И опять я поехал по открытому океану. В шлюпке среди тех волн совсем другие ощущения, нежели взирать на них с высоты. Тут понимаешь, что живой ты лишь потому, что повезло и не налетел какой-нибудь беспризорный шквал. Из поля зрения находящихся на траулере, лодка исчезает через пару кабельтовых при тихой погоде. Волны из тёмной густой воды обступают со всех сторон, тогда и ты уже не видишь свой пароход и начинаешь сомневаться в доброте океана, дающего тебе пропитание. Тянет стужей. Дух переводишь уже на борту.

    С неисправностью мы разделались через два дня, вычислив высохший конденсатор и вылетевший тиристор, причём, оба оказались производства Ереванского эл.технического завода. Наверное, они дружили. За это время моё судно ушло куда-то в сторону и отправиться обратно не представлялось возможным. Делать мне больше тут было нечего, но неожиданно вспыхнула симпатия к местной буфетчице. Приязнь вышла взаимной, и я тут же позабыл про своих товарищей. Про меня тоже не вспоминали. И когда я через неделю подошёл к капитану с вопросом, то неожиданно услышал:
- А тебе что, у нас плохо?
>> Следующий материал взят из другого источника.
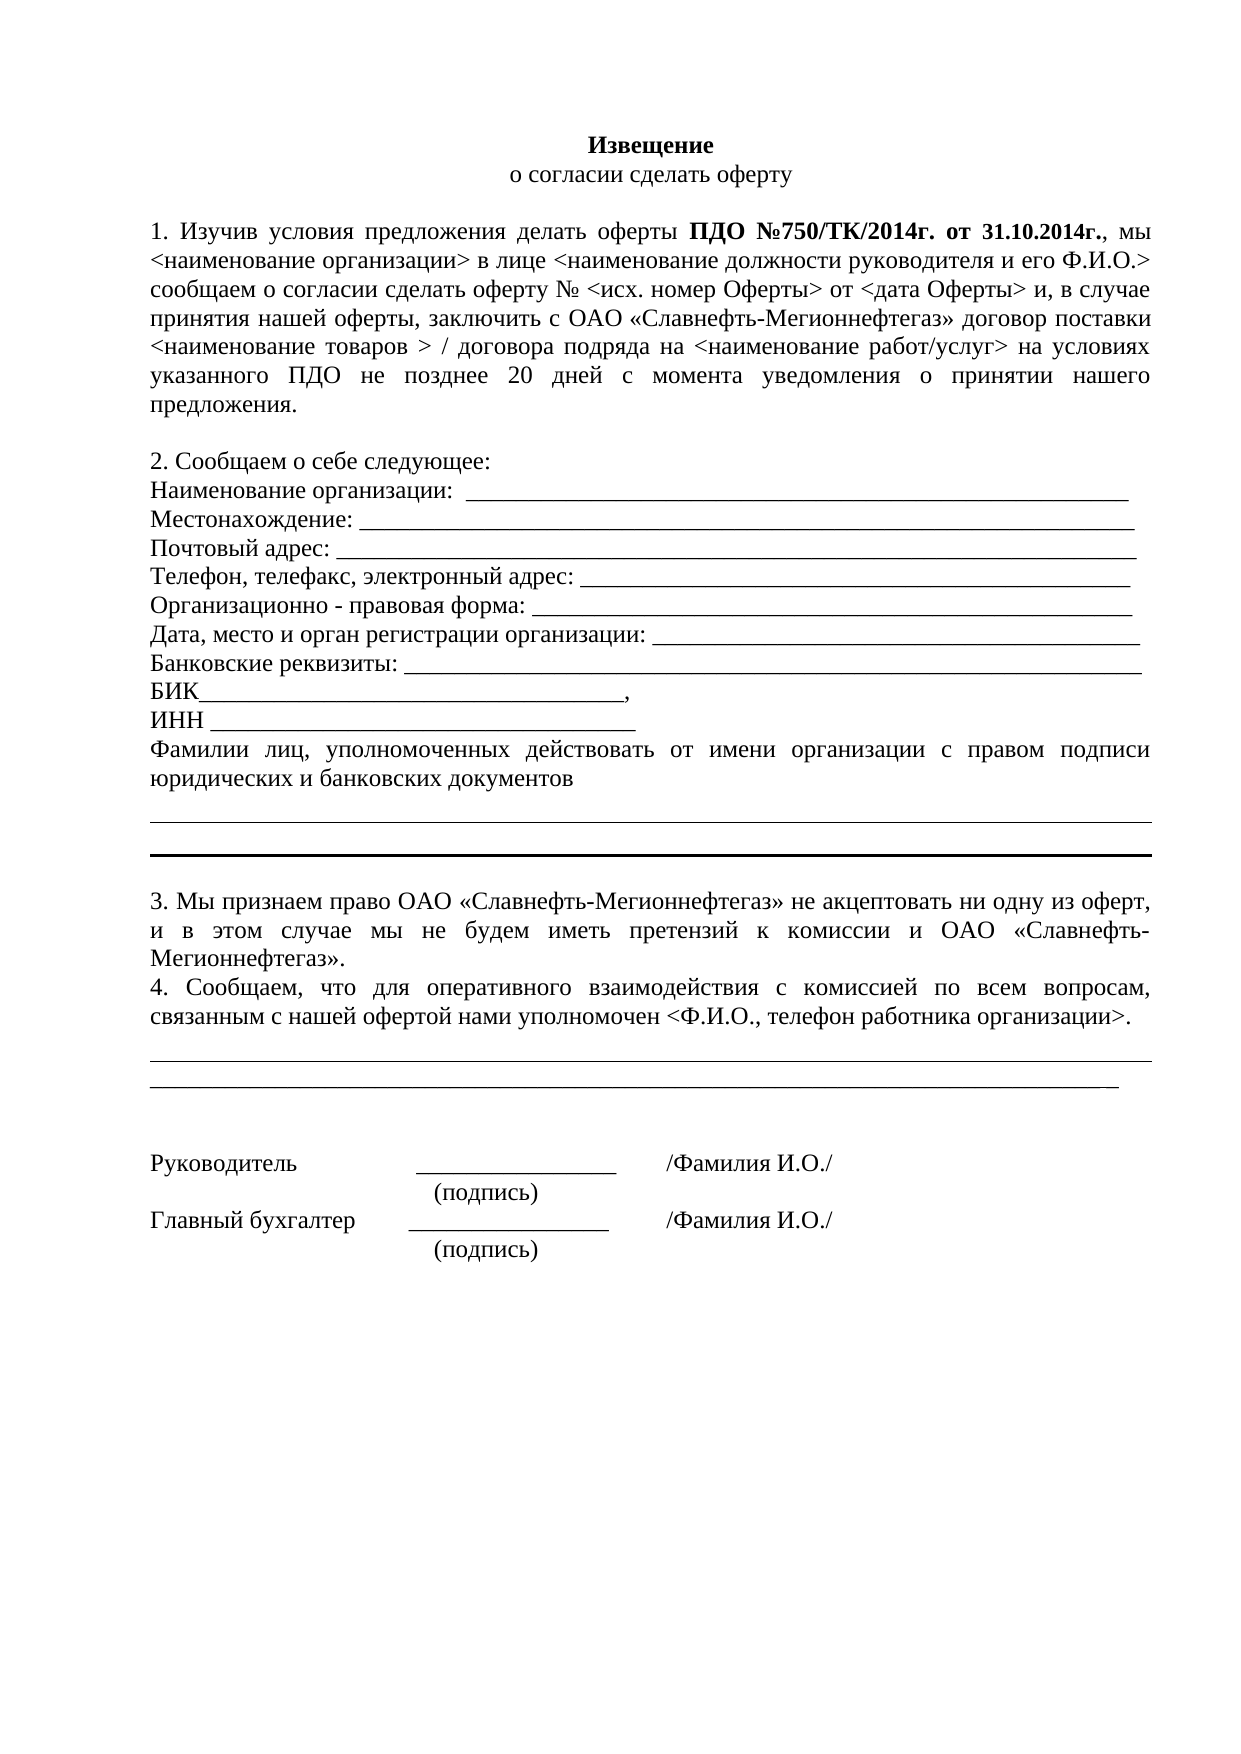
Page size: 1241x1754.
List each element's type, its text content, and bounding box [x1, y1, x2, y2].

text Наименование организации: _____________________________________________________ [150, 475, 1152, 504]
text 1. Изучив условия предложения делать оферты ПДО №750/ТК/2014г. от 31.10.2014г., мы <наименование организации> в лице <наименование должности руководителя и его Ф.И.О.> сообщаем о согласии сделать оферту № <исх. номер Оферты> от <дата Оферты> и, в случае принятия нашей оферты, заключить с ОАО «Славнефть-Мегионнефтегаз» договор поставки <наименование товаров > / договора подряда на <наименование работ/услуг> на условиях указанного ПДО не позднее 20 дней с момента уведомления о принятии нашего предложения. [150, 216, 1152, 418]
text 2. Сообщаем о себе следующее: [150, 446, 1152, 475]
text Почтовый адрес: ________________________________________________________________ [150, 533, 1152, 561]
text Руководитель ________________ /Фамилия И.О./ [150, 1148, 1152, 1177]
text о согласии сделать оферту [150, 159, 1152, 188]
text Фамилии лиц, уполномоченных действовать от имени организации с правом подписи юридических и банковских документов [150, 734, 1152, 791]
text Банковские реквизиты: ___________________________________________________________ [150, 648, 1152, 676]
text (подпись) [150, 1234, 1152, 1263]
text ____________________________________________________________________________ _ [150, 1062, 1152, 1090]
text Главный бухгалтер ________________ /Фамилия И.О./ [150, 1205, 1152, 1234]
text Местонахождение: ______________________________________________________________ [150, 504, 1152, 533]
text Телефон, телефакс, электронный адрес: ____________________________________________ [150, 561, 1152, 590]
text БИК__________________________________, [150, 676, 1152, 705]
text (подпись) [150, 1177, 1152, 1205]
text Извещение [150, 130, 1152, 159]
text ИНН __________________________________ [150, 705, 1152, 734]
text Дата, место и орган регистрации организации: _______________________________________ [150, 619, 1152, 648]
text 4. Сообщаем, что для оперативного взаимодействия с комиссией по всем вопросам, связанным с нашей офертой нами уполномочен <Ф.И.О., телефон работника организации>. [150, 972, 1152, 1030]
text 3. Мы признаем право ОАО «Славнефть-Мегионнефтегаз» не акцептовать ни одну из оферт, и в этом случае мы не будем иметь претензий к комиссии и ОАО «Славнефть-Мегионнефтегаз». [150, 886, 1152, 972]
text Организационно - правовая форма: ________________________________________________ [150, 590, 1152, 619]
Отдыхай, куда спешить, ещё месяц промысла.
- А про меня и не спрашивали? – нотка обиды, видимо, проскользнула в вопросе.
- Да спрашивали, я сказал, ещё не разобрались. – безмятежно ответил мастер, пряча улыбку в усах.
«Да что у них там, в Крыму, климат какой-то особенный, что ли? Спокойные как слоны все» - подумал я и вернулся к Зосе.
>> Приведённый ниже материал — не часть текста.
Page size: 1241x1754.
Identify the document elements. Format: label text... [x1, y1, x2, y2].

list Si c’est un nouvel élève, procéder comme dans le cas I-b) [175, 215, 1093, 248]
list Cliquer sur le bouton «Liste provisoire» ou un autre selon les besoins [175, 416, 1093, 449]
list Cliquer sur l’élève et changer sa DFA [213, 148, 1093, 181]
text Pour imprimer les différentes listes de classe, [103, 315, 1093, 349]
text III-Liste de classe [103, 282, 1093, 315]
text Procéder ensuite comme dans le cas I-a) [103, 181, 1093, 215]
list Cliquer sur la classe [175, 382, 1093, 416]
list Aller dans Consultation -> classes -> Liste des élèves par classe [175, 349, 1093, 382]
    Нашёл меня через три дня сам Николаич, вызвав на переговоры в радиорубку:
- Шеф, ты там не устал отдыхать? Мне, может, тоже скучно. Домой собираться думаешь? Или ты женился ненароком, хех.
Судовой телеграф работал исправно. Скрепя сердце я возвращался похудевший, а на покинутом судне долго ещё был виден и пульсировал белый платочек.

    План мы перевыполнили за три недели до окончания рейса, как рыба вдруг исчезла. Напрочь. Все суда кинулись врассыпную на поиски. Опускаться на юг нам уже не имело смысла, время не оставалось. И мы пошли на север. С каждым днём становилось всё теплее и теплее. Океан светлел и хорошел. Вот уже ветер сменил направление, остались позади промозглые Западные ветра и задули нежные пассаты. Небо полностью очистилось, вода заискрилась и появились дельфины. Всё, почти Экватор, 4°S. Здесь официально заканчивался промысловый район. Рыбы мы так и не нашли. Картонная упаковка была растащена, разбросана по раскалённой палубе и экипаж окунулся в сиесту. Тишина стояла необыкновенная, волны не били в борт, а покорно его лизали, воздух наполнялся лишь вибрирующим порхающим звуком летучих рыб. Всё застыло и только солнце всходящее и заходящее в одно и то же время, деля сутки пополам, оповещало, что мы ещё существуем…

    Это был мой самый короткий и лёгкий поход. Иногда мне кажется, что это сон.